A batota e a irresponsabilidade

OPINIÃO01.03.202205:30

É a antítese do espírito desportivo e a forma mais grosseira de alcançar resultados

Tal como acontece com os árbitros, não há jogadores perfeitos, até porque o contexto em que atuam é particularmente stressante. Há muita coisa em disputa num jogo muito físico e exigente. Todos dão o seu melhor para alcançarem a vitória, a permanência no onze, a renovação do contrato ou a possibilidade de saltarem para outras paragens. O cansaço, a ansiedade, o nervosismo, a imaturidade (ou o temperamento) tendem a afetar o raciocínio. Não é fácil atuar sob pressão e eu, que cometi tantos e tantos erros lá dentro, sei bem o que digo. Mas estas variáveis não podem nem devem anular a obrigação de todos respeitarem o jogo, os árbitros, os adversários e o público. De respeitarem a nobreza da função. Essa é uma imposição maior, porque os atletas são exemplos para muitos jovens que lhes querem seguir as pisadas.
É por isso que considero inaceitável que alguns deles tentem sistematicamente iludir os árbitros para atingirem os seus objetivos. A batota, quando deliberada ou estratégica, é a antítese do espírito desportivo e a forma mais grosseira de alcançar resultados. É a negação de tudo o que deve ser promovido no jogo. Ultimamente tenho reparado que há duas novas tendências: jogadores a caírem agarrados à cara, com rasgos de dor excruciante, em lances em que ou não houve contacto ou, se houve, foi ligeiro e noutra parte do corpo; e jogadores a projetarem o pé (ou a perna) não na direção da bola, mas para a frente da trajetória de corrida do adversário, de forma a promoverem contacto inevitável. Fazem-no para obterem benefício desportivo imediato (vê-se muitos avançados fazerem essa gracinha dentro ou nas imediações das áreas contrárias). Sejamos sinceros: quase todas as equipas (não todas) têm um ou dois jogadores peritos nessas malandrices. Estão bem identificados, porque são useiros e vezeiros na brincadeira. Os árbitros devem preparar bem os jogos e antecipar estes cenários, sem caírem na tentação de criarem estigmas (às vezes o lobo morde mesmo o Pedro). Mas se estiverem atentos e decidirem com coragem e firmeza conseguirão erradicar essas condutas. Também os treinadores têm importante papel dissuasor: os jogadores nunca farão batota se os seus técnicos os instruírem a não fazerem. Nesta matéria, o aproveitamento do VAR  tem sido evidente: quando há toque e queda, pode haver falta. Calma! Muita calma! Se os jogadores mudarem o chip, os árbitros penalizarem quem simula e nós, cá fora, expusermos a chico-espertice, a coisa melhora.

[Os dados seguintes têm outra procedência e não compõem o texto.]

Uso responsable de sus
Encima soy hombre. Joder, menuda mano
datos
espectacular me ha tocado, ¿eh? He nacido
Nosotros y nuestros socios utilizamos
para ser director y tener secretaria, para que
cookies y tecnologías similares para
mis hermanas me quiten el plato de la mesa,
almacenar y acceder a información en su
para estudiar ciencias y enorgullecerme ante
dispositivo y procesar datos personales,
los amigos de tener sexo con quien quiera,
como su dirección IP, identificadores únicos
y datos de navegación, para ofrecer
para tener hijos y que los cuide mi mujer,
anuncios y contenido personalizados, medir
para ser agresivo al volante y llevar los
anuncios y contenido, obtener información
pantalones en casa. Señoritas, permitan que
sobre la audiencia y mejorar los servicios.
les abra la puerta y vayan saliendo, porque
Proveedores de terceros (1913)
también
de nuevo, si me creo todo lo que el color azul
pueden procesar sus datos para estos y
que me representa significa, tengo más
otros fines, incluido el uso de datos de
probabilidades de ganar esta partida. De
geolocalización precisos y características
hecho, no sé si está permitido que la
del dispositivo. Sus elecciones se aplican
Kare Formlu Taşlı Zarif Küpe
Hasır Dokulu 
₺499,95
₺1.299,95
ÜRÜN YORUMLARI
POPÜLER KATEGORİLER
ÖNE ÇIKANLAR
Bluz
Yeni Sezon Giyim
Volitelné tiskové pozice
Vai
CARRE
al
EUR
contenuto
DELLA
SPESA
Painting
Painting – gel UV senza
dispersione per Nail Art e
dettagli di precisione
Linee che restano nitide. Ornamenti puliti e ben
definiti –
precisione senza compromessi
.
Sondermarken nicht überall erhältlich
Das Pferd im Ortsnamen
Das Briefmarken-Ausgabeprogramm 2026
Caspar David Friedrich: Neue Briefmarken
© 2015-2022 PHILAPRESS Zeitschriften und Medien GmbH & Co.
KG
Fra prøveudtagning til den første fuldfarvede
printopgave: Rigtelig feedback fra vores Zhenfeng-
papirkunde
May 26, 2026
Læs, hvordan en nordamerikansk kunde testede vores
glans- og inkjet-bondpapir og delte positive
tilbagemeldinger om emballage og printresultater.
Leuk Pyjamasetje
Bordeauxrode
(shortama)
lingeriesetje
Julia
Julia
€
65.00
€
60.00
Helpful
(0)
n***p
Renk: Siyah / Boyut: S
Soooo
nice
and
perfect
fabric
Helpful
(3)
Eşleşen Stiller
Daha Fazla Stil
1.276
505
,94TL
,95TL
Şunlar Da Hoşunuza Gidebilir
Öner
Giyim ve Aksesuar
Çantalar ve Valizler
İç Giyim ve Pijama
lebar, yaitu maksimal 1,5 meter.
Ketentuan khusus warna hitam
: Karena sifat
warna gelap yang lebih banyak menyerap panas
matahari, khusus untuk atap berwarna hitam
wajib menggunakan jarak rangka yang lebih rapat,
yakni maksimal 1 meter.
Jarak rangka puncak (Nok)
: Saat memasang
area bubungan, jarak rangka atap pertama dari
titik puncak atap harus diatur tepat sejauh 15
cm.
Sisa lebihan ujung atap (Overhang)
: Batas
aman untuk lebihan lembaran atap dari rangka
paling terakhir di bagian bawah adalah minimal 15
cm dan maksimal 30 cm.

Não conheço o Sr. Dr. Pedro Monteiro Fernandes e nada me move contra a pessoa, o homem ou o cidadão. A constatação que se segue é meramente profissional: este senhor era, até ontem (entretanto demitiu-se) vice-presidente do Conselho de Justiça da AF Lisboa. Nos últimos dias recorreu às redes sociais (não foi a primeira nem a segunda vez) para ofender e humilhar terceiros, com base na sua visão clubista de um conjunto de situações de jogo. Ora manifestar opinião é legítimo. Ter clube e sofrer por ele também. Mas ocupar um cargo com a relevância que tinha e manter esse tipo de discurso é que não. O Sr. Dr. Pedro Monteiro Fernandes não é a primeira nem será a última pessoa de bem a permitir-se explodir assim. De facto, o que não faltam por aí são árbitros no ativo (sim, árbitros no ativo), membros de Conselhos de Arbitragem e dirigentes associativos a terem posturas públicas iguais, sem que nada lhes aconteça. É um atentado constante à ética do seu trabalho e à imagem das instituições que representam. Será assim até ao dia em que deixar de ser. E um dia deixará.